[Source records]
------------------------------------

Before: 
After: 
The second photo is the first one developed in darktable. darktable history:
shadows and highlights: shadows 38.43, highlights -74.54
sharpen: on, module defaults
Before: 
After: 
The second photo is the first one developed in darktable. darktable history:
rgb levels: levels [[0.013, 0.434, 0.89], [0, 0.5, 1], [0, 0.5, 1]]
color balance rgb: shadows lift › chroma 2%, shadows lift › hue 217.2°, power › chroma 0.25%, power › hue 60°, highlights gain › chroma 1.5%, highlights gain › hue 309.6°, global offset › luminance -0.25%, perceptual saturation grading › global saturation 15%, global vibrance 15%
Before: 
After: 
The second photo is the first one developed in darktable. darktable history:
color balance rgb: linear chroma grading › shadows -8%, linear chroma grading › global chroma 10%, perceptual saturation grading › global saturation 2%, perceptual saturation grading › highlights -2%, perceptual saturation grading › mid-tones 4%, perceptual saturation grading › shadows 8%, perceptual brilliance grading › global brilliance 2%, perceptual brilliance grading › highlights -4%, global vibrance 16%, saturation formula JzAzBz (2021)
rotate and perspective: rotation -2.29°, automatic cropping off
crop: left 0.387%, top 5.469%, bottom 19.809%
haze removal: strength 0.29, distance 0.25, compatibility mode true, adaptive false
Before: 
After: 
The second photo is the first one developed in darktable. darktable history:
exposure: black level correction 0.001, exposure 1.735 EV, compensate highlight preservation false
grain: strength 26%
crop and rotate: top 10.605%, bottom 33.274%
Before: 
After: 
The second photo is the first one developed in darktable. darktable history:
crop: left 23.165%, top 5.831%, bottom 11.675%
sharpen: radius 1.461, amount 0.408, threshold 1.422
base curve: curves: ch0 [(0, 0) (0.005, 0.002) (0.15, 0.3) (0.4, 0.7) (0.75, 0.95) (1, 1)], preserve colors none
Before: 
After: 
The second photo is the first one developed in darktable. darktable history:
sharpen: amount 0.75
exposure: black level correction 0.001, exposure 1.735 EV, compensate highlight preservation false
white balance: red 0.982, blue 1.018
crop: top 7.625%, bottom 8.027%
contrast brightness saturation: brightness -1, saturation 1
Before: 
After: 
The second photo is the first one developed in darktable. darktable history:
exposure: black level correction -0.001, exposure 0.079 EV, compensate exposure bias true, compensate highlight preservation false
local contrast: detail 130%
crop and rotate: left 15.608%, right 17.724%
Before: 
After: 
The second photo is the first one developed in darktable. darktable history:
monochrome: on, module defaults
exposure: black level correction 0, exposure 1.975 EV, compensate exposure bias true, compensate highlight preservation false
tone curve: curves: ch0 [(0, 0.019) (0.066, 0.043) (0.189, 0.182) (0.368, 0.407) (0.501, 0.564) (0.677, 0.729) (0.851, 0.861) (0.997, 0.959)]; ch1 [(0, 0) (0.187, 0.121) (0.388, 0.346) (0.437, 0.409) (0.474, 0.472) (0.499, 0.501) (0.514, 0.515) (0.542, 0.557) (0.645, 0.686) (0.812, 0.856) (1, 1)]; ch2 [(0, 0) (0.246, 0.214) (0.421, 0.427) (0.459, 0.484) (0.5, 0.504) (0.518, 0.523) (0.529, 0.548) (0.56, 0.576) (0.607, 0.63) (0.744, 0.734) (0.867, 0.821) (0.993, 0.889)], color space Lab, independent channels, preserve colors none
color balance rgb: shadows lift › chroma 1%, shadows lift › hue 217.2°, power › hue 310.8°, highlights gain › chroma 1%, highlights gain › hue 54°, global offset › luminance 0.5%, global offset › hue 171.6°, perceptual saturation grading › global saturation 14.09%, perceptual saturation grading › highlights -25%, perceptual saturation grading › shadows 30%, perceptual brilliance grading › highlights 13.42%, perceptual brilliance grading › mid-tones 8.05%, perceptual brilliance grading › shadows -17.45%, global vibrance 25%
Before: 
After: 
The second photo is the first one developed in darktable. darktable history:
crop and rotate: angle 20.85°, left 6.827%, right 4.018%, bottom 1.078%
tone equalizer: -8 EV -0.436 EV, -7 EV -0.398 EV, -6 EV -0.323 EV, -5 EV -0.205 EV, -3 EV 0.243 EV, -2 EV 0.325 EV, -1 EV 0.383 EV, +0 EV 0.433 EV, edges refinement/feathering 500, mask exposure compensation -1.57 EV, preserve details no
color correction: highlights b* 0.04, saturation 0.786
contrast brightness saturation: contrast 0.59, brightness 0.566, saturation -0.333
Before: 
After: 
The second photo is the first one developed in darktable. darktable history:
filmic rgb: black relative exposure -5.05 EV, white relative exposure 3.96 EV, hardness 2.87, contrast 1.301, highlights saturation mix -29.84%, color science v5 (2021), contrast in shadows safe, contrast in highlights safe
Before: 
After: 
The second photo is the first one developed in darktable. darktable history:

------------------------------------

- _Aim of the exercise_: Write out the listing again, starting at its first line and ending at the line that contains "color balance rgb: shadows lift › chroma 2%, shadows", with "developed" replaced by "processed" and everything else unchanged.

- _Solution to this exercise_:
Before: 
After: 
The second photo is the first one processed in darktable. darktable history:
shadows and highlights: shadows 38.43, highlights -74.54
sharpen: on, module defaults
Before: 
After: 
The second photo is the first one processed in darktable. darktable history:
rgb levels: levels [[0.013, 0.434, 0.89], [0, 0.5, 1], [0, 0.5, 1]]
color balance rgb: shadows lift › chroma 2%, shadows lift › hue 217.2°, power › chroma 0.25%, power › hue 60°, highlights gain › chroma 1.5%, highlights gain › hue 309.6°, global offset › luminance -0.25%, perceptual saturation grading › global saturation 15%, global vibrance 15%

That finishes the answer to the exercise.